[Data for this exercise Boundary: Start]

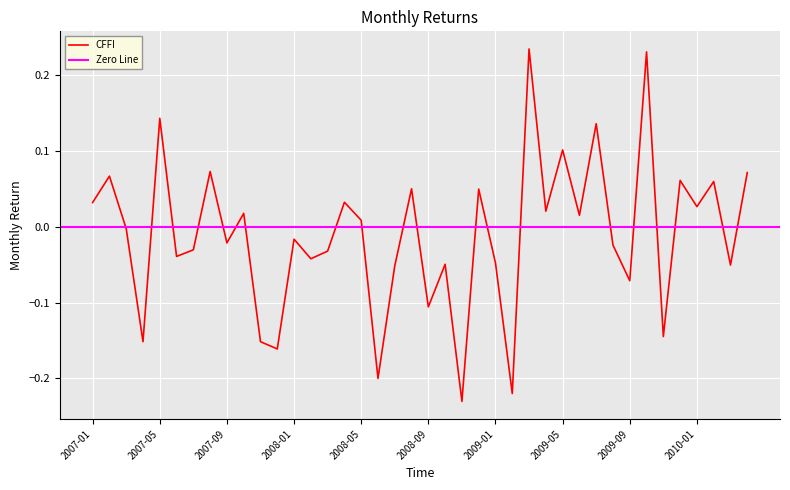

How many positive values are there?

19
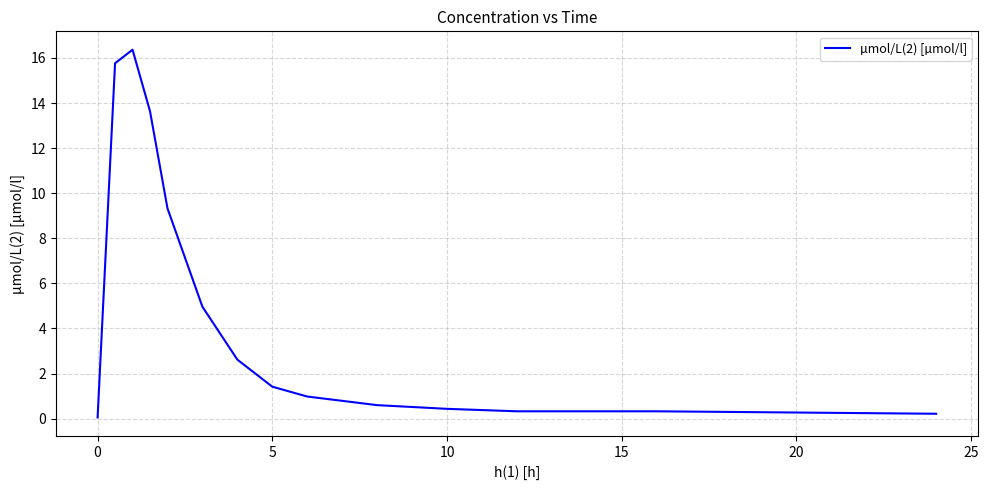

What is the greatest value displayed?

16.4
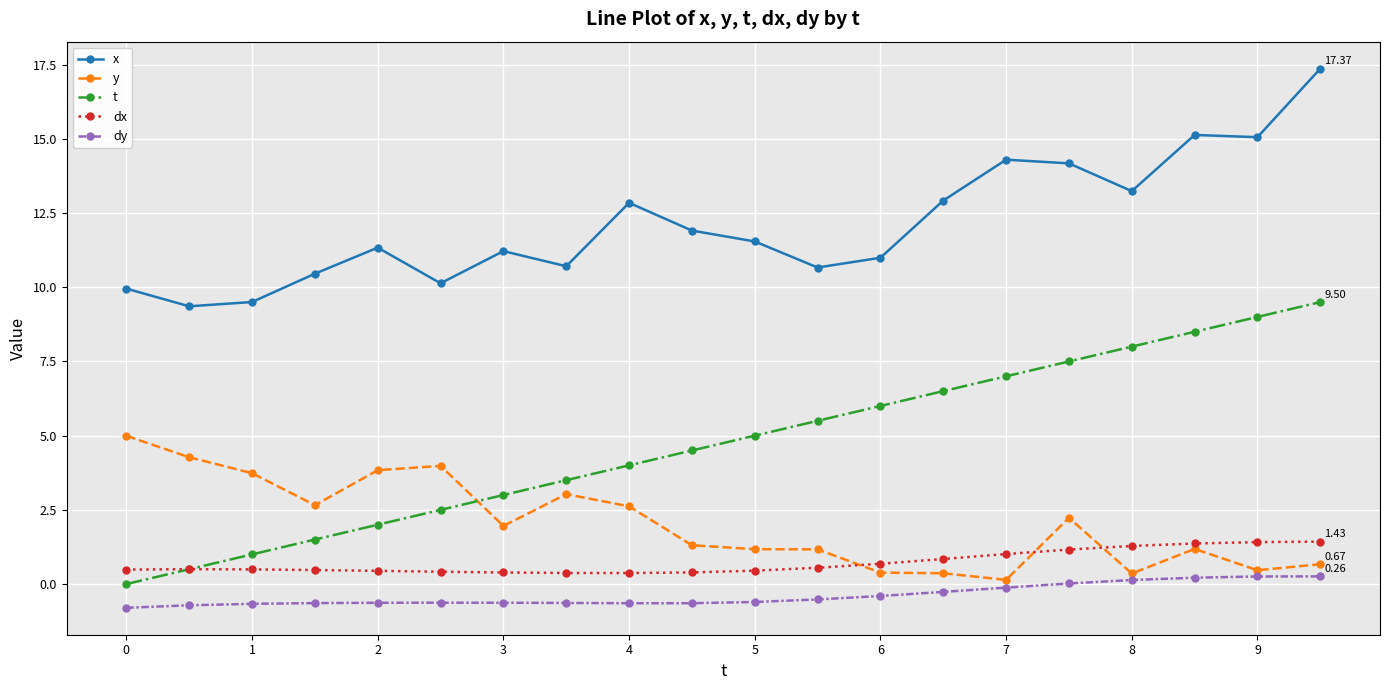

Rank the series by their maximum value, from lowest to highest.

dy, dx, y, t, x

[Data for this exercise Boundary: End]

Work to complete:
Please return all of the lines above word for word, leaving out the pictures.

Task response:
How many positive values are there?

19

What is the greatest value displayed?

16.4

Rank the series by their maximum value, from lowest to highest.

dy, dx, y, t, x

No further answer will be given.